Materials and Methods : Our image-guided linear accelerator was Varian Trilogy with On-Board Imager (OBI) system. The QA phantom was Isocenter Cube Assay (Varian TM55150000 isocenter Cube tool).

A qualified radiation technologist executed 40 daily QAs for our two-dimensional image-guided system. QA items included collision interlocks, imaging and treatment coordinate coincidence and positioning tests. To ensure the correct position of the treatment couch, we performed three QA methods. First, we interpreted the displacement on a graph paper visually. Second, we identified the displacement of Ball Bullet (BB) on the center of the image-guided system by using orthogonal films (BB image analysis and detection). Third, we calculated the difference between BB and the intersection of laser lines (visual inspection of BB). We compared these three QA methods, including the time cost.

Result : All collision interlocks tests had positive results. All imaging and treatment coordinates and positioning test results were within the range of allowable errors. Comparing the first two methods of position testing, no statistically significant difference was detected between them (P values in X-Y-Z three axes and total error, 0.229, 1, 0.867 and 0.196, respectively).

cComparing the mean time taken for couch positioning among the three QA methods, the BB image analysis and detection took 0.4 seconds longer than the visual inspection of graph paper. The visual inspection of graph paper took 17.6 second longer than the visual inspection of BB. There was no statistically significant difference between the visual inspection of graph paper and BB image analysis and detection (P> 0.05). However, statistically significant differences were detected both (1) between the visual inspection of graph paper and the visual inspection of BB (P = 0.00012), and (2) between the BB image analysis and the visual inspection of BB (P = 0.00006).
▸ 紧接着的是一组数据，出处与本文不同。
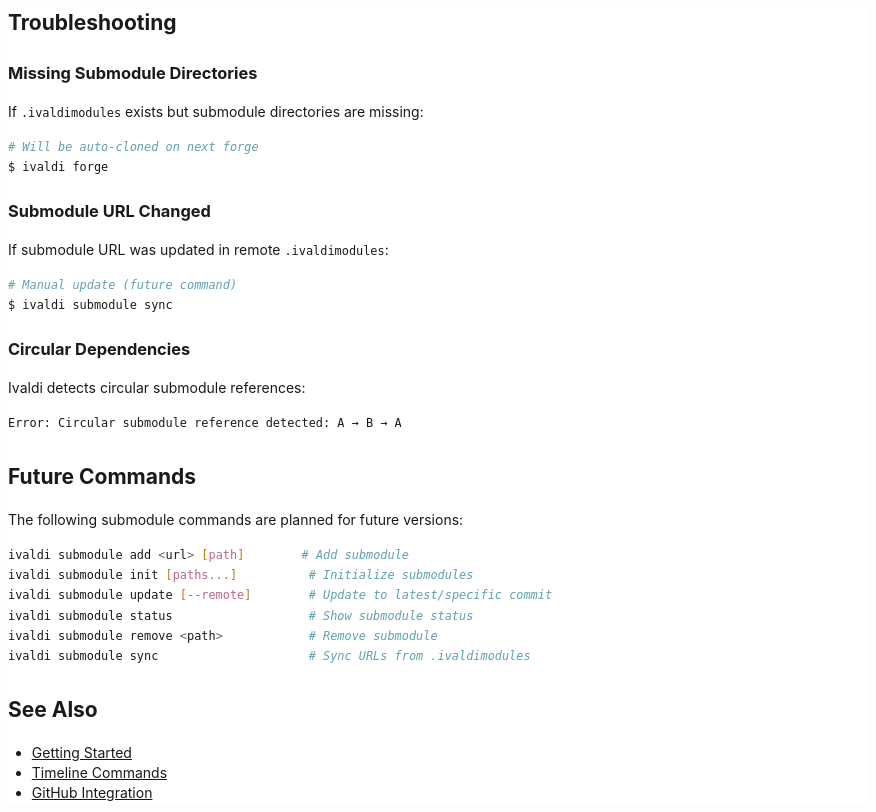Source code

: ## Troubleshooting

### Missing Submodule Directories

If `.ivaldimodules` exists but submodule directories are missing:

```bash
# Will be auto-cloned on next forge
$ ivaldi forge
```

### Submodule URL Changed

If submodule URL was updated in remote `.ivaldimodules`:

```bash
# Manual update (future command)
$ ivaldi submodule sync
```

### Circular Dependencies

Ivaldi detects circular submodule references:

```
Error: Circular submodule reference detected: A → B → A
```

## Future Commands

The following submodule commands are planned for future versions:

```bash
ivaldi submodule add <url> [path]        # Add submodule
ivaldi submodule init [paths...]          # Initialize submodules
ivaldi submodule update [--remote]        # Update to latest/specific commit
ivaldi submodule status                   # Show submodule status
ivaldi submodule remove <path>            # Remove submodule
ivaldi submodule sync                     # Sync URLs from .ivaldimodules
```

## See Also

- [Getting Started](../getting-started.md)
- [Timeline Commands](timeline.md)
- [GitHub Integration](../guides/github-integration.md)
Conclusion : Our QA methods ensure the quality of two-dimensional image-guided radiation therapy in both Electronic Portal Imaging Device (EPID) and OBI systems. The QA procedures are easy to implement. To ensure the accuracy of radiotherapy, establishing QA procedures for image-guided systems is strongly recommended.